Well I'm probably shooting blanks here but I think that with that sort of processor, the GPU would be bottlenecked. All laptops I've seen with a GTX 860M usually has top of the line i5 mobile processors or even i7's, like the top spec gigabyte laptops and macbook pros.
i'd say you should take a look on the gigabyte laptop website, they sell some really powerful laptops for great prices!
link
I'll keep the bottlenecking in mind. To what extent would I be bottlenecked, do you reckon? I'm not really looking for anything that would smash through games or anything, since for most of the demanding games I'm ever interested in I tend to just get on Xbox (which I know doesn't do them at their best quality, but the demanding games are often the expensive big titles which I get on xbox so my brothers and I can share).
I understand that bottlenecking will mean I don't get the most out of the GPU, but will it restrict me to the point that I can't play newer games on average settings, or not?
I'm not too fussed for playing the likes of Crysis 3 on top graphics.
My current desktop (which is a few years old) can play most games at medium-to-low settings with the following;
- AMD Athlon II X4 605e Processor 2.30 GHz
- 3 GB RAM
- NVIDIA GeForce GT 430
I'm pretty sure he wouldn't get what you suggested Darren considering that's almost twice the price of what he was looking at.
Yeah, thank you loads for searching for a laptop for me Darren, but that's a little bit over the top for price for me.
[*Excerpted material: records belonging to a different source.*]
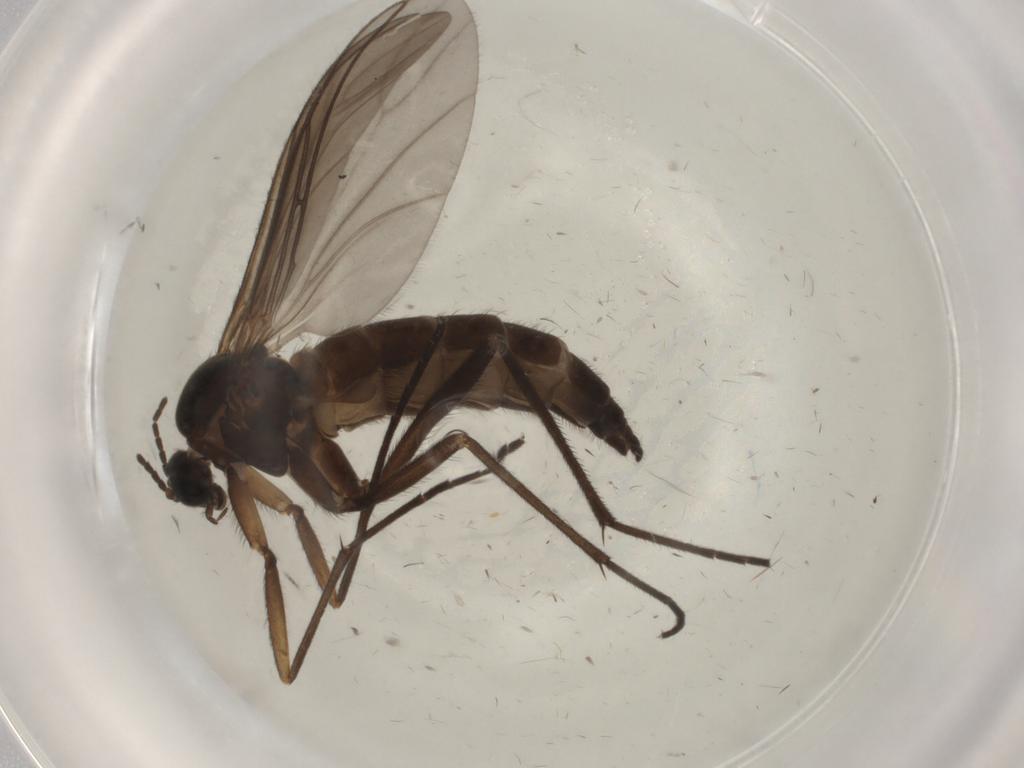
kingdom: Animalia
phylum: Arthropoda
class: Insecta
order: Diptera
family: Sciaridae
I only want to spend enough to get a quality laptop capable of Uni work while letting me have my guilty pleasure of being able to still play games.
I would go for a prebuilt by a larger company normally, like Toshiba, but I went shopping today and was disappointed by what I saw, and in the past my family have always had terrible luck with such laptops, particularly HP laptops, which I don't think we've had a single one that hasn't had it's battery and charger input break within a year.
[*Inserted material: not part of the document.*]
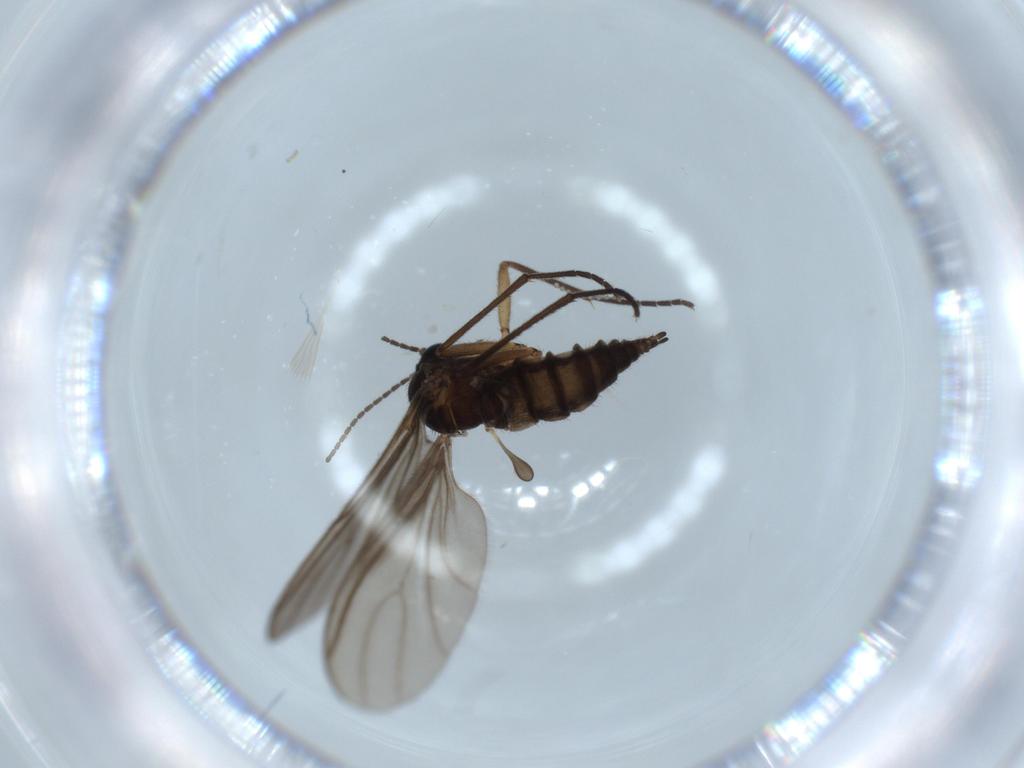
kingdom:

And I think I might steer away from Gigabyte laptops. They look really nice and certainly powerful. But the one you shared was quite a price, and you linked it on Amazon.
I assume that Gigabyte isn't an online supplier, generally speaking. And If possible I'd prefer to buy from the company.
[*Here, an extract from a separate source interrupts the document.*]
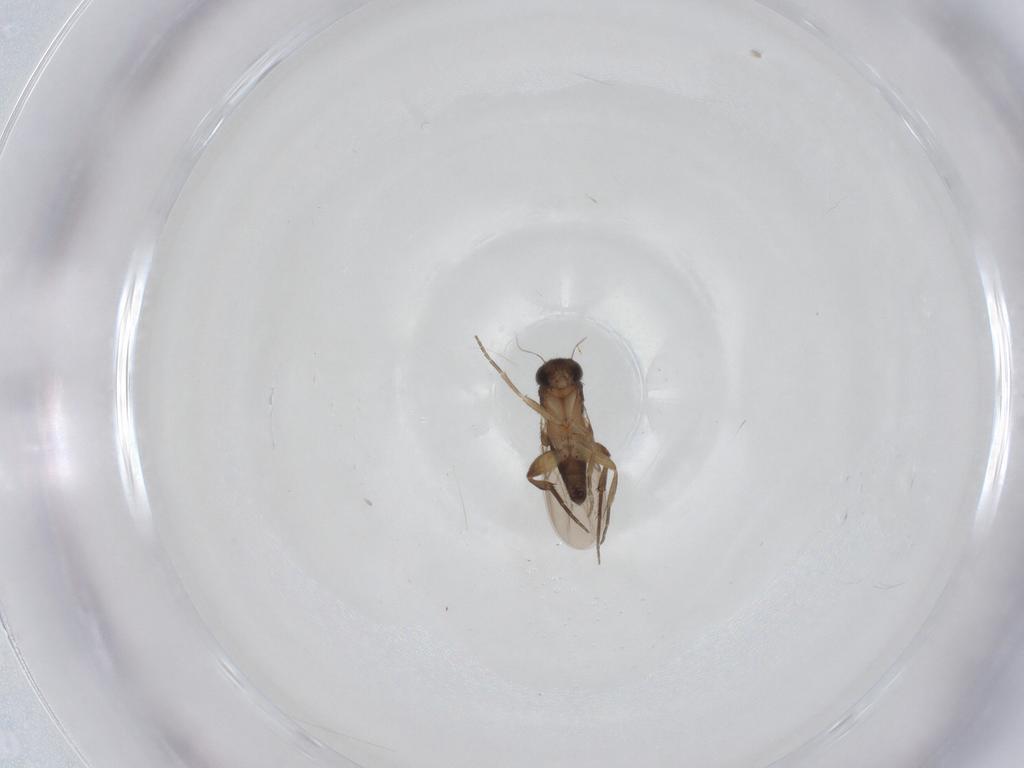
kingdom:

And the nearest shop selling to me is about 3 counties away.
But you do have a point, the pentium will likely bottleneck that GPU. I think you'll have to shoot for a more balanced configuration, Dooble. If there is an option to get a 4-core i5 or similar, with a lower-end GPU then I'd go for that instead.
Unfortunately I can't change the GPU on PCSpecialist for this particular laptop, so unless it's possible to get a better one and install it later (which I'm wary about because I know next to nothing for building/modifying desktops, and less for laptops. Plus I wouldn't really want to pay for the GPU that's in this laptop and then buy a new one on top of that).
Would it be a better match (albeit not necessarily perfect) if I were to replace the CPU with an
Intel Core i5 Dual Core Mobile Processor i5-4210m (2.60GHz) 3MB?
That's an increase of £76, from £603 (3560M 2MB) to £679.
Would that bridge the gap between CPU and GPU by a decent amount, or no?
Remembering that I don't need it as a gaming powerhouse, but as an investment into university for the next 3-4 years, is it worth it to go with this, or look for an entirely different build?
Another question, to perhaps mean I need less help, is there any way in which you can accurately compare CPUs and GPUs with other ones and each other?
I don't really know what traits to look out for in each product to know what is good and what will work with each other.
There any guides for getting to know this? The CPUs and the GPUs are my least-favourite part in buying and upgrading PCs, as I normally have no idea how one CPU compares to another.
And I hadn't even considered that the GPU in this build would be too much for the CPU.